BEGIN RECORDS FOR THE TASK

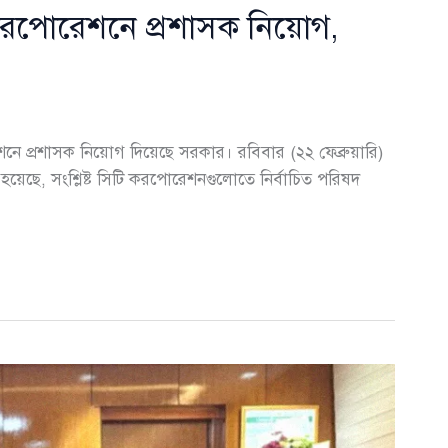
 করপোরেশনে প্রশাসক নিয়োগ,
নে প্রশাসক নিয়োগ দিয়েছে সরকার। রবিবার (২২ ফেব্রুয়ারি)
য়েছে, সংশ্লিষ্ট সিটি করপোরেশনগুলোতে নির্বাচিত পরিষদ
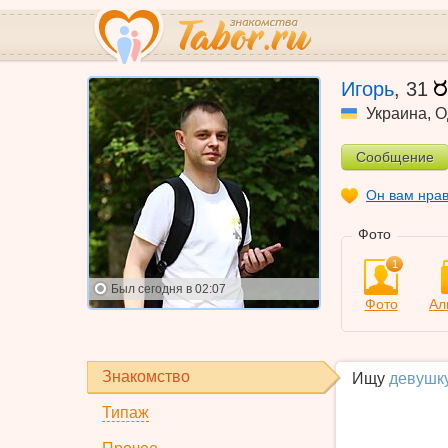
Игорь
,
31
Украина
,
О
Сообщение
Он вам нра
Фото
1
Был
сегодня в 02:07
Фото
Ал
Знакомство
Ищу
девушк
Типаж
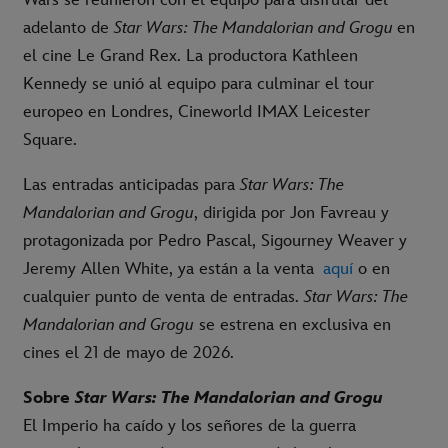
adelanto de
Star Wars: The Mandalorian and Grogu
en
el cine Le Grand Rex. La productora Kathleen
Kennedy se unió al equipo para culminar el tour
europeo en Londres, Cineworld IMAX Leicester
Square.
Las entradas anticipadas para
Star Wars: The
Mandalorian and Grogu
, dirigida por Jon Favreau y
protagonizada por Pedro Pascal, Sigourney Weaver y
Jeremy Allen White, ya están a la venta
aquí
o en
cualquier punto de venta de entradas.
Star Wars: The
Mandalorian and Grogu
se estrena en exclusiva en
cines el 21 de mayo de 2026.
Sobre
Star Wars: The Mandalorian and Grogu
El Imperio ha caído y los señores de la guerra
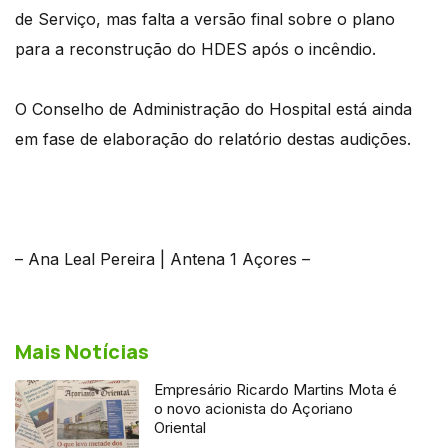
de Serviço, mas falta a versão final sobre o plano
para a reconstrução do HDES após o incêndio.
O Conselho de Administração do Hospital está ainda
em fase de elaboração do relatório destas audições.
– Ana Leal Pereira | Antena 1 Açores –
Mais Notícias
Empresário Ricardo Martins Mota é
o novo acionista do Açoriano
Oriental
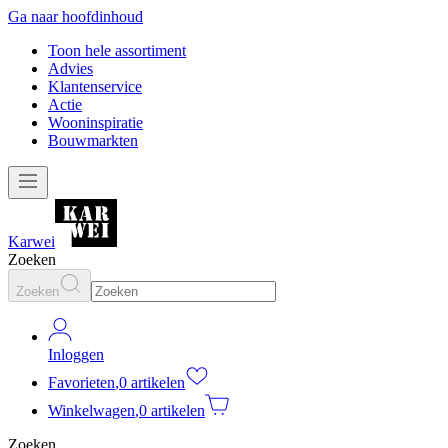
Ga naar hoofdinhoud
Toon hele assortiment
Advies
Klantenservice
Actie
Wooninspiratie
Bouwmarkten
Karwei
Zoeken
Zoeken
Inloggen
Favorieten
,
0 artikelen
Winkelwagen
,
0 artikelen
Zoeken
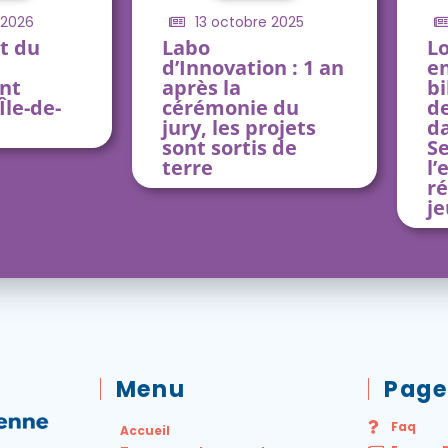
 2026
13 octobre 2025
t du
Labo
Lo
d’Innovation : 1 an
en
nt
après la
bi
Île-de-
cérémonie du
de
jury, les projets
da
sont sortis de
S
terre
l’
ré
je
Menu
Page
Faq
Accueil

END RECORDS FOR THE TASK

**WHAT IS NEEDED:** Pick out and copy the lines of the entries that hold the string "venta".

**TASK SOLUTION:**
Jeremy Allen White, ya están a la venta
cualquier punto de venta de entradas.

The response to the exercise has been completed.